Description of the task — In the listing that follows, give every line again exactly and omit the pictures.
+++++
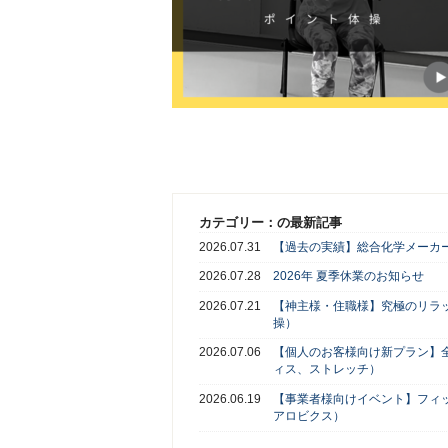
カテゴリー：の最新記事
2026.07.31
【過去の実績】総合化学メーカー
2026.07.28
2026年 夏季休業のお知らせ
2026.07.21
【神主様・住職様】究極のリラ
操）
2026.07.06
【個人のお客様向け新プラン】
ィス、ストレッチ）
2026.06.19
【事業者様向けイベント】フィ
アロビクス）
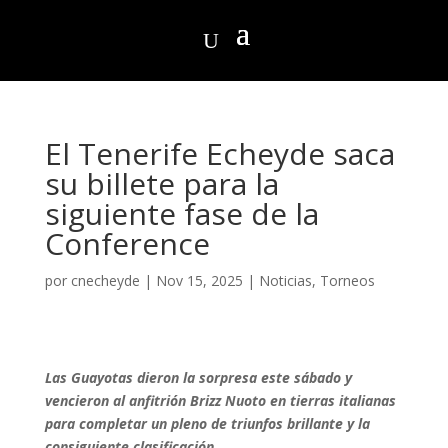
El Tenerife Echeyde saca
su billete para la
siguiente fase de la
Conference
por
cnecheyde
|
Nov 15, 2025
|
Noticias
,
Torneos
Las Guayotas dieron la sorpresa este sábado y
vencieron al anfitrión Brizz Nuoto en tierras italianas
para completar un pleno de triunfos brillante y la
consiguiente clasificación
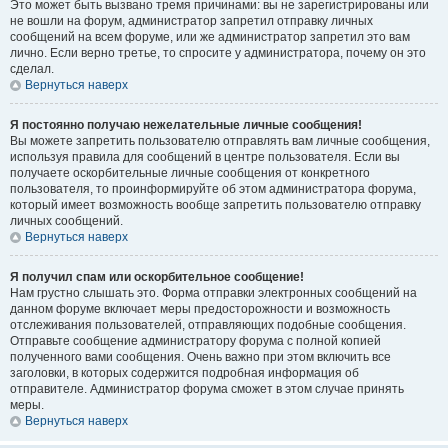
Это может быть вызвано тремя причинами: вы не зарегистрированы или
не вошли на форум, администратор запретил отправку личных
сообщений на всем форуме, или же администратор запретил это вам
лично. Если верно третье, то спросите у администратора, почему он это
сделал.
Вернуться наверх
Я постоянно получаю нежелательные личные сообщения!
Вы можете запретить пользователю отправлять вам личные сообщения,
используя правила для сообщений в центре пользователя. Если вы
получаете оскорбительные личные сообщения от конкретного
пользователя, то проинформируйте об этом администратора форума,
который имеет возможность вообще запретить пользователю отправку
личных сообщений.
Вернуться наверх
Я получил спам или оскорбительное сообщение!
Нам грустно слышать это. Форма отправки электронных сообщений на
данном форуме включает меры предосторожности и возможность
отслеживания пользователей, отправляющих подобные сообщения.
Отправьте сообщение администратору форума с полной копией
полученного вами сообщения. Очень важно при этом включить все
заголовки, в которых содержится подробная информация об
отправителе. Администратор форума сможет в этом случае принять
меры.
Вернуться наверх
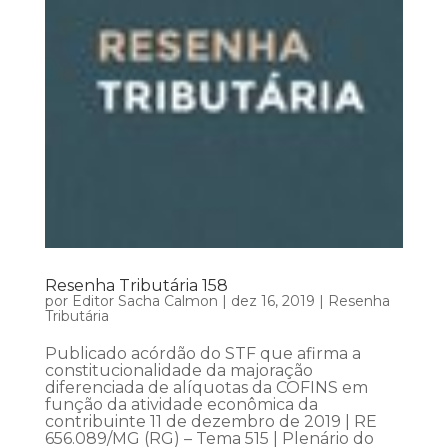
Resenha Tributária 158
por
Editor Sacha Calmon
|
dez 16, 2019
|
Resenha
Tributária
Publicado acórdão do STF que afirma a
constitucionalidade da majoração
diferenciada de alíquotas da COFINS em
função da atividade econômica da
contribuinte 11 de dezembro de 2019 | RE
656.089/MG (RG) – Tema 515 | Plenário do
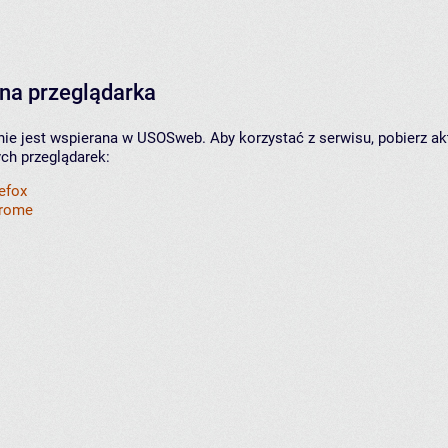
na przeglądarka
nie jest wspierana w USOSweb. Aby korzystać z serwisu, pobierz ak
ych przeglądarek:
refox
hrome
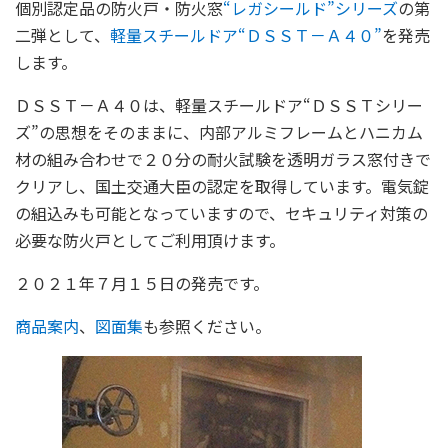
個別認定品の防火戸・防火窓
“レガシールド”シリーズ
の第
二弾として、
軽量スチールドア“ＤＳＳＴ－Ａ４０”
を発売
します。
ＤＳＳＴ－Ａ４０は、軽量スチールドア“ＤＳＳＴシリー
ズ”の思想をそのままに、内部アルミフレームとハニカム
材の組み合わせで２０分の耐火試験を透明ガラス窓付きで
クリアし、国土交通大臣の認定を取得しています。電気錠
の組込みも可能となっていますので、セキュリティ対策の
必要な防火戸としてご利用頂けます。
２０２１年７月１５日の発売です。
商品案内
、
図面集
も参照ください。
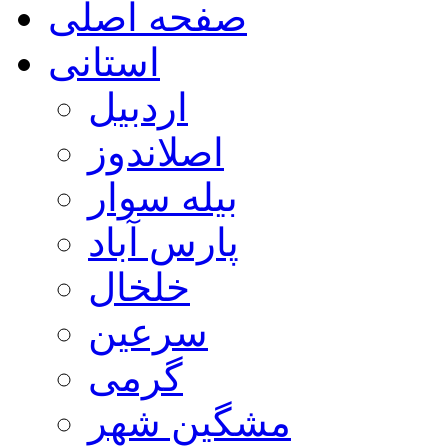
صفحه اصلی
استانی
اردبیل
اصلاندوز
بیله سوار
پارس آباد
خلخال
سرعین
گرمی
مشگین شهر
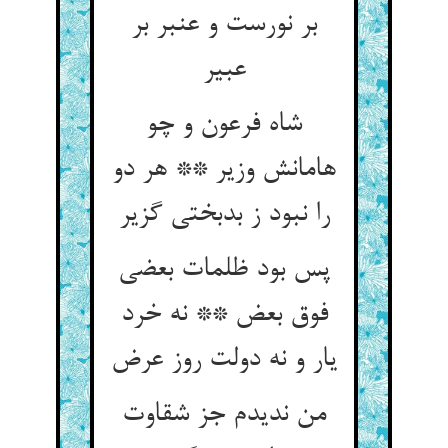
بر نورست و عنبر بر
عبیر
شاه فرعون و چو
هامانش وزیر ** هر دو
را نبود ز بدبختی گزیر
پس بود ظلمات بعضی
فوق بعض ** نه خرد
یار و نه دولت روز عرض
من ندیدم جز شقاوت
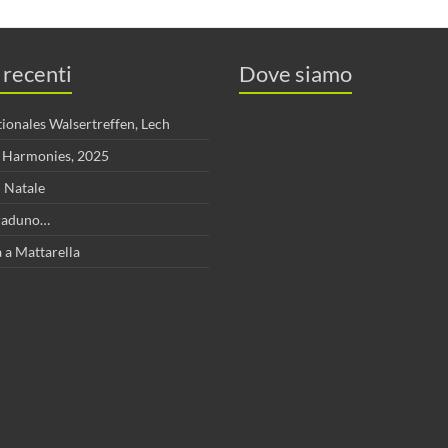
 recenti
Dove siamo
tionales Walsertreffen, Lech
s Harmonies, 2025
 Natale
l raduno…
 a Mattarella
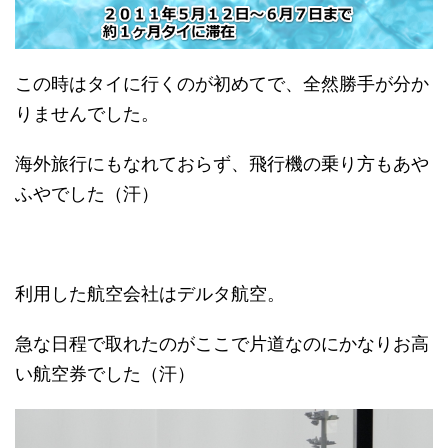
この時はタイに行くのが初めてで、全然勝手が分か
りませんでした。
海外旅行にもなれておらず、飛行機の乗り方もあや
ふやでした（汗）
利用した航空会社はデルタ航空。
急な日程で取れたのがここで片道なのにかなりお高
い航空券でした（汗）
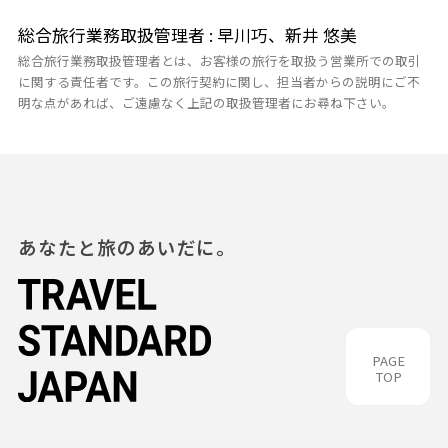
総合旅行業務取扱管理者 : 早川巧、新井 悠美
総合旅行業務取扱管理者とは、お客様の旅行を取扱う営業所での取引
に関する責任者です。この旅行契約に関し、担当者からの説明にご不
明な点があれば、ご遠慮なく上記の取扱管理者にお尋ね下さい。
あなたと旅のあいだに。
PAGE
TOP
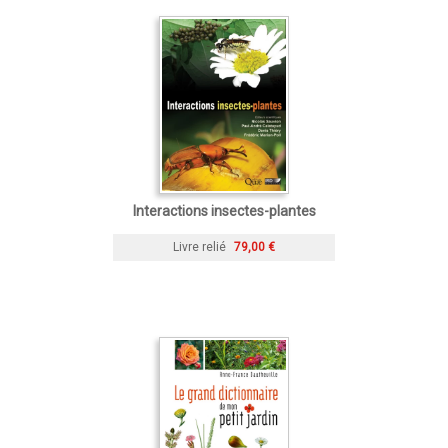
Interactions insectes-plantes
Livre relié
79,00 €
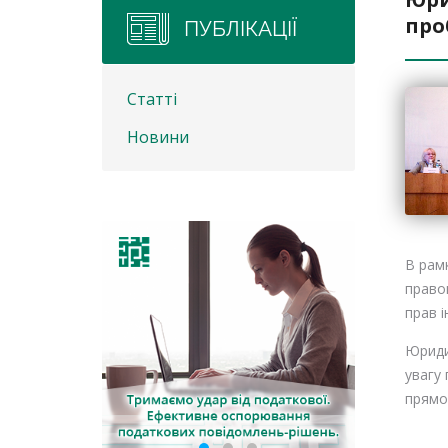
про
ПУБЛІКАЦІЇ
Статті
Новини
В рамк
правов
прав 
Юриди
увагу 
прямо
+++++
Written answer —
カテゴリー：の最新記事
2026.07.31
【過去の実績】総合化学メーカー
2026.07.28
2026年 夏季休業のお知らせ
2026.07.21
【神主様・住職様】究極のリラ
操）
2026.07.06
【個人のお客様向け新プラン】
ィス、ストレッチ）
2026.06.19
【事業者様向けイベント】フィ
アロビクス）
El Tenerife Echeyde saca
su billete para la
siguiente fase de la
Conference
por
cnecheyde
|
Nov 15, 2025
|
Noticias
,
Torneos
Las Guayotas dieron la sorpresa este sábado y
vencieron al anfitrión Brizz Nuoto en tierras italianas
para completar un pleno de triunfos brillante y la
consiguiente clasificación
Это может быть вызвано тремя причинами: вы не зарегистрированы или
не вошли на форум, администратор запретил отправку личных
сообщений на всем форуме, или же администратор запретил это вам
лично. Если верно третье, то спросите у администратора, почему он это
сделал.
Вернуться наверх
Я постоянно получаю нежелательные личные сообщения!
Вы можете запретить пользователю отправлять вам личные сообщения,
используя правила для сообщений в центре пользователя. Если вы
получаете оскорбительные личные сообщения от конкретного
пользователя, то проинформируйте об этом администратора форума,
который имеет возможность вообще запретить пользователю отправку
личных сообщений.
Вернуться наверх
Я получил спам или оскорбительное сообщение!
Нам грустно слышать это. Форма отправки электронных сообщений на
данном форуме включает меры предосторожности и возможность
отслеживания пользователей, отправляющих подобные сообщения.
Отправьте сообщение администратору форума с полной копией
полученного вами сообщения. Очень важно при этом включить все
заголовки, в которых содержится подробная информация об
отправителе. Администратор форума сможет в этом случае принять
меры.
Вернуться наверх
Resenha Tributária 158
por
Editor Sacha Calmon
|
dez 16, 2019
|
Resenha
Tributária
Publicado acórdão do STF que afirma a
constitucionalidade da majoração
diferenciada de alíquotas da COFINS em
função da atividade econômica da
contribuinte 11 de dezembro de 2019 | RE
656.089/MG (RG) – Tema 515 | Plenário do
na przeglądarka
nie jest wspierana w USOSweb. Aby korzystać z serwisu, pobierz ak
ych przeglądarek:
refox
hrome
個別認定品の防火戸・防火窓
“レガシールド”シリーズ
の第
二弾として、
軽量スチールドア“ＤＳＳＴ－Ａ４０”
を発売
します。
ＤＳＳＴ－Ａ４０は、軽量スチールドア“ＤＳＳＴシリー
ズ”の思想をそのままに、内部アルミフレームとハニカム
材の組み合わせで２０分の耐火試験を透明ガラス窓付きで
クリアし、国土交通大臣の認定を取得しています。電気錠
の組込みも可能となっていますので、セキュリティ対策の
必要な防火戸としてご利用頂けます。
２０２１年７月１５日の発売です。
商品案内
、
図面集
も参照ください。
صفحه اصلی
استانی
اردبیل
اصلاندوز
بیله سوار
پارس آباد
خلخال
سرعین
گرمی
مشگین شهر
بر نورست و عنبر بر
عبیر
شاه فرعون و چو
هامانش وزیر ** هر دو
را نبود ز بدبختی گزیر
پس بود ظلمات بعضی
فوق بعض ** نه خرد
یار و نه دولت روز عرض
من ندیدم جز شقاوت
 recenti
Dove siamo
tionales Walsertreffen, Lech
s Harmonies, 2025
 Natale
l raduno…
 a Mattarella
この時はタイに行くのが初めてで、全然勝手が分か
りませんでした。
海外旅行にもなれておらず、飛行機の乗り方もあや
ふやでした（汗）
利用した航空会社はデルタ航空。
急な日程で取れたのがここで片道なのにかなりお高
い航空券でした（汗）
総合旅行業務取扱管理者 : 早川巧、新井 悠美
総合旅行業務取扱管理者とは、お客様の旅行を取扱う営業所での取引
に関する責任者です。この旅行契約に関し、担当者からの説明にご不
明な点があれば、ご遠慮なく上記の取扱管理者にお尋ね下さい。
あなたと旅のあいだに。
PAGE
TOP
Interactions insectes-plantes
Livre relié
79,00 €
про
ПУБЛІКАЦІЇ
Статті
Новини
В рамк
правов
прав 
Юриди
увагу 
прямо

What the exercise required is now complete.